15 July 2020 Expertises   31381  

Ian Hamel

In order to denounce the opponents of the Muslim Brotherhood and radical Islam, communicators linked to Qatar usually used pseudonyms. He could also occasionally call on François Burgat, a retired researcher, now president of the Arab Centre for Research and Policy Studies (CAREP) in Paris, an organisation financed by the gas emirate. However, the latest article, “Mud on Qatar,” published on June 20 on a blog hosted by Mediapart, is signed by Paolo Fusi, a scandalous character, author of crude forgeries during the last Gulf War.

The document, written in English, is dated March 3, 1994, several years after the embargo on Iraq. Its letterhead is on the Panamanian company Radistal Inc. Corporation, suspected of hiding money from Saddam Hussein. The document is said to have been drawn up in Lugano, the capital of the canton of Ticino in Switzerland. “The new contracts for Dassault and Thomson were signed in B [for Baghdad] last week,” it says. The letter adds that “the commission of the council was set at 7.5 per cent of the amount of the contracts”. The information was widely reported by the Sunday Times on April 13, 2003, and by the Swiss French-language Television. The latter even widely opened its airwaves to the author of this “scoop”, Paolo Fusi, presented as an Italian journalist. At the time, he was living on the shores of Lake Como, in the north of the peninsula.

The objective: to make people believe that two of France’s largest arms companies are linked to Saddam Hussein’s regime, and thus compromise Paris, which is hostile to the war in Iraq. Because this document, which is still in our possession, is a crude forgery. It is not even signed! And above all, have we ever seen cheaters write their schemes in black and white? Other forgeries, distilled by Paolo Fusi, will involve the Banca del Gottardo, accused of managing funds belonging to members of Saddam Hussein’s regime. As well as… Yeslam Bin Laden, Osama’s half-brother, based in Geneva and head of the Saudi Investment Company (SICO). On November 17, 1987, this company allegedly sought to acquire companies linked to Saddam Hussein. “SICO is going to take control of these companies and their contracts in agreement with the Iraqi government,” it is discovered in another document, citing the companies Dumynta, Radistal, Saidomin and Techno Services.
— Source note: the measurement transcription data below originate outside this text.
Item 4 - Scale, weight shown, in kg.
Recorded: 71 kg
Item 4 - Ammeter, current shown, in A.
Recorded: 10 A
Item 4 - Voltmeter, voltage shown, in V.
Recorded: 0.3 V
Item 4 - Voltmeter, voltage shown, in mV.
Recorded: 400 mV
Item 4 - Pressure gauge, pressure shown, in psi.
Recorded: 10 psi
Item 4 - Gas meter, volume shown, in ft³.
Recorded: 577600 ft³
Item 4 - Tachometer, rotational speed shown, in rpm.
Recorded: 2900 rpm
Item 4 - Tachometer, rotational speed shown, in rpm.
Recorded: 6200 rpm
Shortly before that, the same Paolo Fusi had claimed that the Swiss ambassador in Luxembourg was managing the money of the Iraqi dictator via his half-brother, Barzan al-Tikriti, who was based in Geneva… A fable also made up from scratch. The Sunday Times quickly corrected, acknowledging that “there is no evidence suggesting that an account existed with Banca del Gottardo after the UN sanctions in 1990 (…) We regret that our article has accredited a contrary idea.” One of the authors of the article was none other than Paolo Fusi. For its part, the Swiss news agency ATS said that the report “was based on documents which, according to the Ticino public prosecutor, turned out to be forged”, adding that the latter had “immediately filed a complaint against unknown persons for forgery”.

The author of this article, who had covered the American intervention in Iraq for Le Matin dimanche, met at length with Paolo Fusi in April 2003 on the shores of Lake Como. This “journalist” was then accompanied by a curious character who introduced himself as a member of the Italian secret service. Very unconvinced by the falsified documents as well as by the arguments of the author of the “scoops”, he had published an article on April 20, 2003 in Le Matin dimanche, soberly entitled: “A gross manipulation”, illustrated by photos of Saddam Hussein and Yeslam Bin Laden.
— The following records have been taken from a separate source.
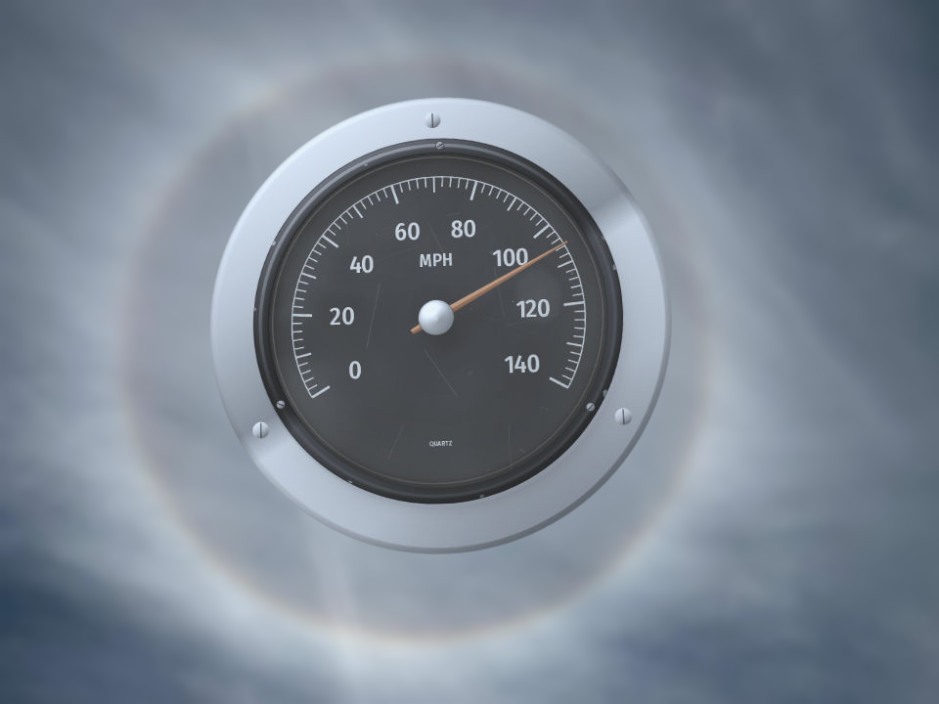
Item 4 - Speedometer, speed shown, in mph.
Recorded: 106 mph
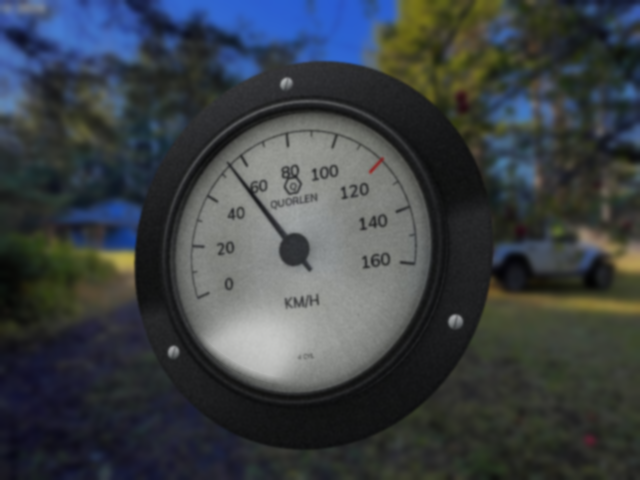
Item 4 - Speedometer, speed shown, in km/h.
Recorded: 55 km/h
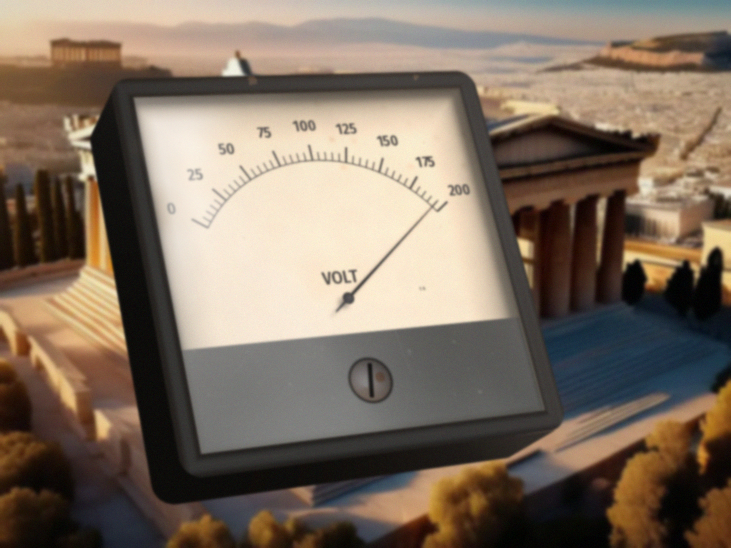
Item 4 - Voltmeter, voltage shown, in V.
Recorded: 195 V
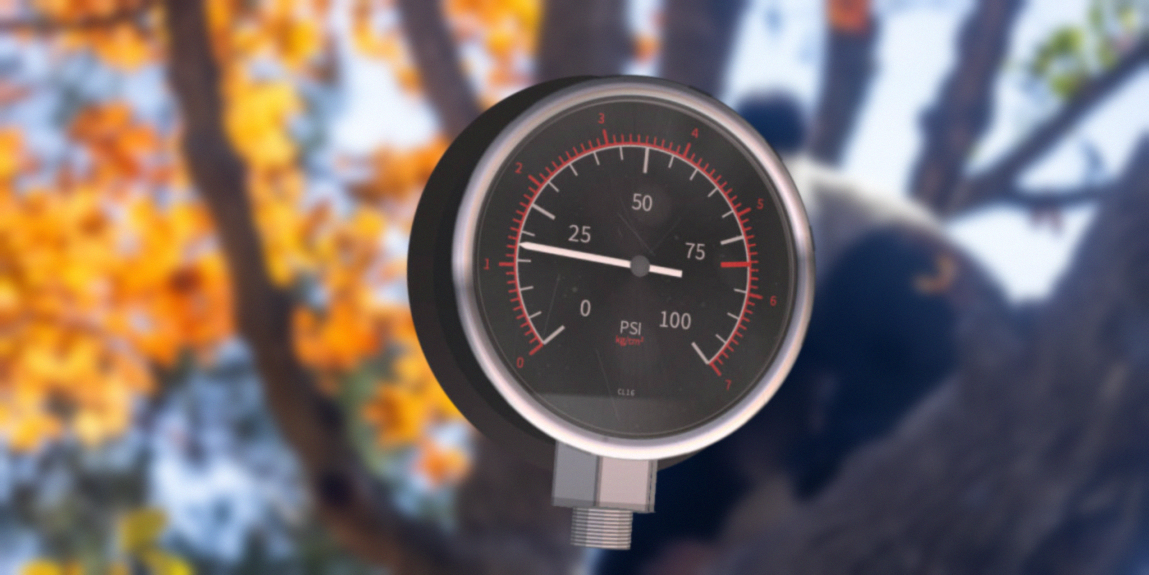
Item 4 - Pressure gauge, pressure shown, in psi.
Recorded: 17.5 psi
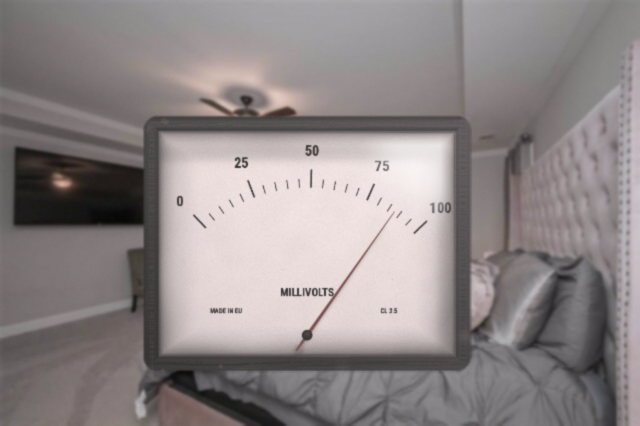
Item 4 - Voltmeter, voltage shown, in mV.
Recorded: 87.5 mV
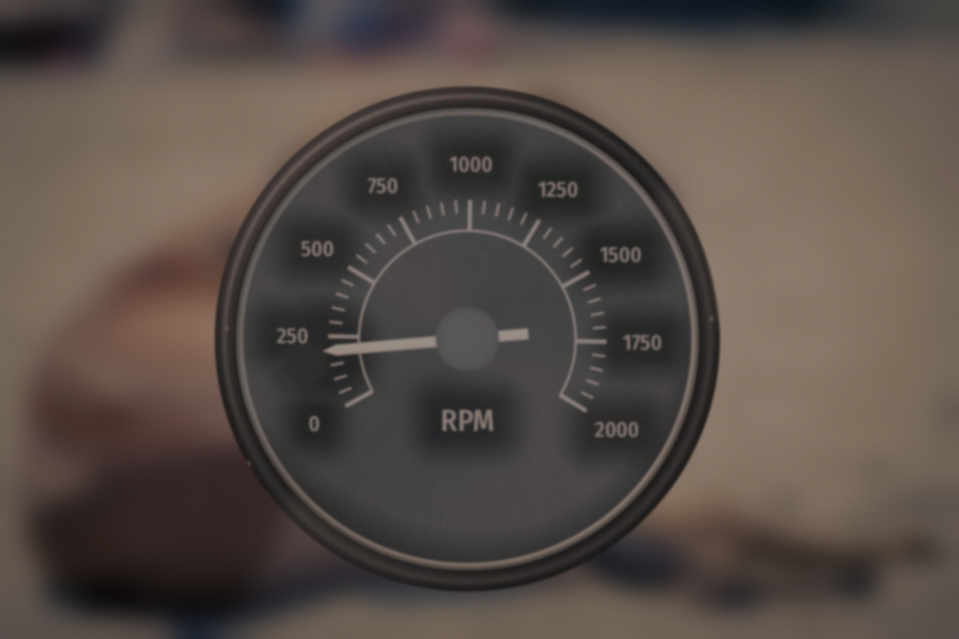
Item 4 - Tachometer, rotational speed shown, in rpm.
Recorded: 200 rpm
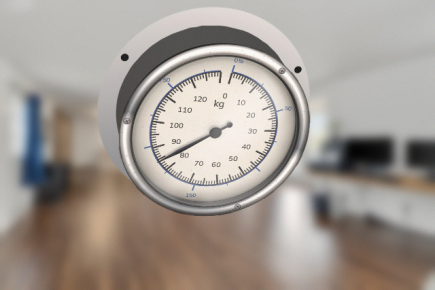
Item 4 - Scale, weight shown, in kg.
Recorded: 85 kg
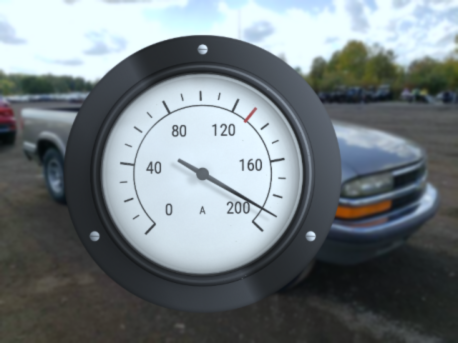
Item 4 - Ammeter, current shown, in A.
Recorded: 190 A
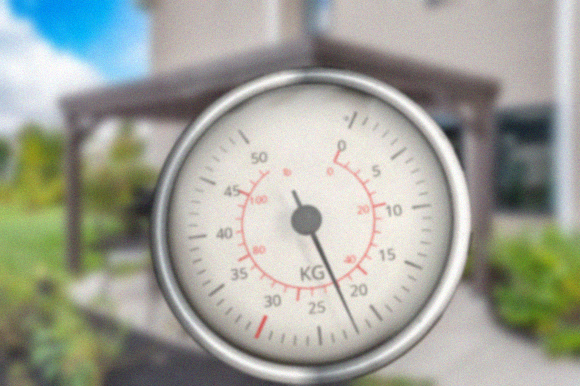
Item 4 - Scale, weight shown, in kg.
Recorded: 22 kg
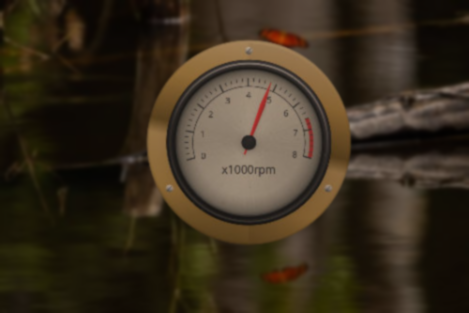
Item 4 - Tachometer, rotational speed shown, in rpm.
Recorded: 4800 rpm
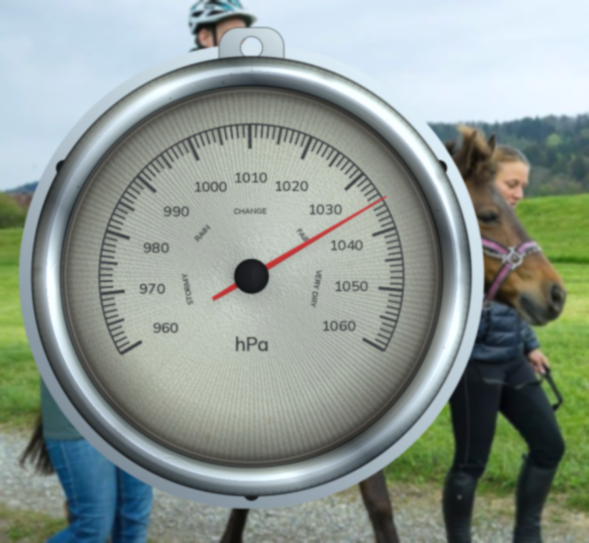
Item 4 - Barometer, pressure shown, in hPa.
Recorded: 1035 hPa
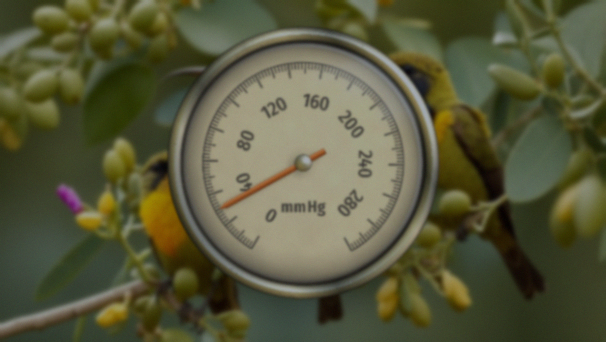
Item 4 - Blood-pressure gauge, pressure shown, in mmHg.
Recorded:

Since then, the forger had been particularly discreet, even disappearing from the journalistic landscape. Until he reappeared very recently to serve the emirate of Qatar. His article, published on the Mediapart blog, was also published in Italian under the title “Fango su Qatar”, illustrated with several photos. But apparently, the author is still as approximate as ever, getting the captions wrong.